▶ [Extrahierter Text]:
····················

Sie hat den Einzelnen nunmehr aus sienem sozialen Gefüge herausgleöst, und ihn DIREKT mit einer Aussage mit Wahrheitsanspruch (denn JEDES Sprechen ist ein Sprechen mit diesem Anspruch) konfrontiert. Damit hat sich sein Forum nach und nach erst internalisiert und damit individualisiert, einerseits, wenn auch anderseits zentralisert. Weil das Angebot des zu Lesenden mit einem mal vom Inhalt getrennt wird, und keiner von Gott bestimmten und bestimmbaren Hierarchie unterliegt. 

Die Anpreisung als Element des Interesses eines Einzelnen wird ja sogar zum Element der Verführung, der Übertölpelung, also ein Verstoß gegen die Freiheit, die Gott immer läßt. Während die Autorität als gottgewoltle Autorität eben auch das von Gott Gewollte zuführt, wenn das zu Lesende vond er Autorität gewählt und dem Einzelnen angepaßt wird. Im übrigen die Idee des Lehrers. Das erst führt dazu, einen weiteren Bogen schließen zu können, nämlich den, daß die Welt in ihrem Ursprung von einem personalen Symbol ausgeht - und das ist die Schrift als Bewegungsbild (Begriff, also "schaffende Hand") selbst.

····················

▶ [Aufgaben]:
A – Nenne alles, wozu die Anpreisung laut dem Text über Schrift und Autorität wird.
B – Bearbeite in den Datensätzen alles vom Anfang bis hinunter zur Zeile mit „track, verify, and“, indem du „Willingness to Pay“ durch „Budget“ ersetzt und alles andere unverändert lässt.

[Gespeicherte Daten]
····················

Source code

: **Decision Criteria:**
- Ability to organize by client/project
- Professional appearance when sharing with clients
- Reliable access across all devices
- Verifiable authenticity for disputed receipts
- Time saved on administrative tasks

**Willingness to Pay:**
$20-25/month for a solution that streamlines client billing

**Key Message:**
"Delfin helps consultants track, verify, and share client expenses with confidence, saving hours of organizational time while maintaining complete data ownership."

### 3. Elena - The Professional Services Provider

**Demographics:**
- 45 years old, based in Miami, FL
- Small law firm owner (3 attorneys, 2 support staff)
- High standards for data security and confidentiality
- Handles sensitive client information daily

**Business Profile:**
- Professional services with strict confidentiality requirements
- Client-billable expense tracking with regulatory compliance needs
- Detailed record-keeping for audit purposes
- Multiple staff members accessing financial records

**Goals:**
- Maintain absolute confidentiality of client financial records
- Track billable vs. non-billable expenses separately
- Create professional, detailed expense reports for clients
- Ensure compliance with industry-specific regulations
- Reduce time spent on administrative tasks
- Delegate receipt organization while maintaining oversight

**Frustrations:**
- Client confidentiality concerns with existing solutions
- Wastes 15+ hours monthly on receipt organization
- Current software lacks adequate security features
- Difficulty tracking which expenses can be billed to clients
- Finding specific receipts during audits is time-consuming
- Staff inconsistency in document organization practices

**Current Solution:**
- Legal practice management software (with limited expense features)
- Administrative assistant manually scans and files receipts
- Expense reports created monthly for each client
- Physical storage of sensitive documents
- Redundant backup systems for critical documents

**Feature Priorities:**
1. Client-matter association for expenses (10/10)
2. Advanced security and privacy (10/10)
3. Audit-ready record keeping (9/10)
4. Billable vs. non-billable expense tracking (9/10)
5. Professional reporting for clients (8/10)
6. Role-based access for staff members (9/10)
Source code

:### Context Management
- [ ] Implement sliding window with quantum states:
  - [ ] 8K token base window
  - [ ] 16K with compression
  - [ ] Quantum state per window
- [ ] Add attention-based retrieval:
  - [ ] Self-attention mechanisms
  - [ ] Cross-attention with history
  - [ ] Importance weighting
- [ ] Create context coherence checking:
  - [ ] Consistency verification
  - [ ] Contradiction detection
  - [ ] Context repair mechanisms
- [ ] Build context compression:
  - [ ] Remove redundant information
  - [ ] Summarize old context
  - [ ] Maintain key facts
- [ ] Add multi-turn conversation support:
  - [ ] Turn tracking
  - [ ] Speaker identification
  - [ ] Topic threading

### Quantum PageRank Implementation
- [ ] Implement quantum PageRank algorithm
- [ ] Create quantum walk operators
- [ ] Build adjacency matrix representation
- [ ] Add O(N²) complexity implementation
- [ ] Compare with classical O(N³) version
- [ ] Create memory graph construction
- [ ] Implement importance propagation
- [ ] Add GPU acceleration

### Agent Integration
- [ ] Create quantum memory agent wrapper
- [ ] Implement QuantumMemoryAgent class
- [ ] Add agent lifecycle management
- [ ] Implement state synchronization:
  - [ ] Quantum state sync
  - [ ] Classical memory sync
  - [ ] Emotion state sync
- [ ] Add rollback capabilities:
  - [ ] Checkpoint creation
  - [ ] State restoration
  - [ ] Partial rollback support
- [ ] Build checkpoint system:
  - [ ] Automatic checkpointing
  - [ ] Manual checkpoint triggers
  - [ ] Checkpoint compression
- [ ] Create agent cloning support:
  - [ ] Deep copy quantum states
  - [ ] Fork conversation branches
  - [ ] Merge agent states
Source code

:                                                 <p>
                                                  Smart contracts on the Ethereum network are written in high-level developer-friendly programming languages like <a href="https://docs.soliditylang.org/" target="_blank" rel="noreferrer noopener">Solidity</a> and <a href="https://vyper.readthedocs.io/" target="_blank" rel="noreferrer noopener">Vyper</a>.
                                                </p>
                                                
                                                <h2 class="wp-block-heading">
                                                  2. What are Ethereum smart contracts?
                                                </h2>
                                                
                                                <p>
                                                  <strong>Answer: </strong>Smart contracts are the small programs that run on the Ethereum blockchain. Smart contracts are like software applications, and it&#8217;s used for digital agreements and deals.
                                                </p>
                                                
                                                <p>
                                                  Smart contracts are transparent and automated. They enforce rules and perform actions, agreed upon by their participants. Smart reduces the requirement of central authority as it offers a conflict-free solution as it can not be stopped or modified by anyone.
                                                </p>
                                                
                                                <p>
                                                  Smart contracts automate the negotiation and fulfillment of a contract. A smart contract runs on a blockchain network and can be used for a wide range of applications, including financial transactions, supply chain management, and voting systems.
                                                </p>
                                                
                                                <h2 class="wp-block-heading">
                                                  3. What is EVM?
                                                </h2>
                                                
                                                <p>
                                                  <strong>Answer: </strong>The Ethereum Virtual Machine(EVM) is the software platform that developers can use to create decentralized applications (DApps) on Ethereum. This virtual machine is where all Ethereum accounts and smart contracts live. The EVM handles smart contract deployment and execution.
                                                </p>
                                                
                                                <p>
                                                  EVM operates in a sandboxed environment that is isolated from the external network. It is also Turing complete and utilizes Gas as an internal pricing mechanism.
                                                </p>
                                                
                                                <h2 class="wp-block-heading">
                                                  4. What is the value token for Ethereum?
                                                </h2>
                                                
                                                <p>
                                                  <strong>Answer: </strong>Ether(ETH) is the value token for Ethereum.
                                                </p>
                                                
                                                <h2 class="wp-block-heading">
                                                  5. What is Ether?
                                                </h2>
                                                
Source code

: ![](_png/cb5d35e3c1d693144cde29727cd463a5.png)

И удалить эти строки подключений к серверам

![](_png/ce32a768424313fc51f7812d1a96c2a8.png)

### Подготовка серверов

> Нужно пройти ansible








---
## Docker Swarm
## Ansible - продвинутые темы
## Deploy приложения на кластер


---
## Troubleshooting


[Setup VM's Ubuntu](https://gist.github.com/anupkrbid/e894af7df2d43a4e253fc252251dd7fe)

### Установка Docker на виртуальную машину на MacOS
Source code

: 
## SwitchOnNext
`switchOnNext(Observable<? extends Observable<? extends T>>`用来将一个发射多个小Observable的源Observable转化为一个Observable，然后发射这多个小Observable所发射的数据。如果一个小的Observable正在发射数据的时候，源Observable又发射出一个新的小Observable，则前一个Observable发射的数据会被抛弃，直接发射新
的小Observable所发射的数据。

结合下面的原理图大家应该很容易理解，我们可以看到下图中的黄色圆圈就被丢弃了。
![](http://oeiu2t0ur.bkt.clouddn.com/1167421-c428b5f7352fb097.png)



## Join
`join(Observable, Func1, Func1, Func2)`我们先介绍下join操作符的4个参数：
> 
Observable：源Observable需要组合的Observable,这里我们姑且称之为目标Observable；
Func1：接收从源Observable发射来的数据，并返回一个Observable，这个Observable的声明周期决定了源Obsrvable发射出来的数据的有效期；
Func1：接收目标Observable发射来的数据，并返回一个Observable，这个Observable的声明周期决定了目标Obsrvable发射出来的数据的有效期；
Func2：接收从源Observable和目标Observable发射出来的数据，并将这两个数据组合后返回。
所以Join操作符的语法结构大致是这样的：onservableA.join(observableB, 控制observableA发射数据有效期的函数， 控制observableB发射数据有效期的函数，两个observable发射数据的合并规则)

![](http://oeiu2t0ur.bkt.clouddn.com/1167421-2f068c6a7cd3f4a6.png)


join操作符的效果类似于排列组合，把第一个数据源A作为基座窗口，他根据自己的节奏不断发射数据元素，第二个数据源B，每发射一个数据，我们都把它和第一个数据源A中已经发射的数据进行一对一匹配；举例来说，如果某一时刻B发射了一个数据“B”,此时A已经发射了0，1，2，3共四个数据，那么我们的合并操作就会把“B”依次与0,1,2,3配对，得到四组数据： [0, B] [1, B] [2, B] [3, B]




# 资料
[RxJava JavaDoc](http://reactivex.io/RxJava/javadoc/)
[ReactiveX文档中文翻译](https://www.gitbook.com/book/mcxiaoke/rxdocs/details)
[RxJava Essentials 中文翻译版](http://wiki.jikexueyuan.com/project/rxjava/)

····················

▶ [Lösungen]:
A –
- Element der Verführung
- Element der Übertölpelung
- Verstoß gegen die Freiheit, die Gott immer läßt

B –
Source code

: **Decision Criteria:**
- Ability to organize by client/project
- Professional appearance when sharing with clients
- Reliable access across all devices
- Verifiable authenticity for disputed receipts
- Time saved on administrative tasks

**Budget:**
$20-25/month for a solution that streamlines client billing

**Key Message:**
"Delfin helps consultants track, verify, and share client expenses with confidence, saving hours of organizational time while maintaining complete data ownership."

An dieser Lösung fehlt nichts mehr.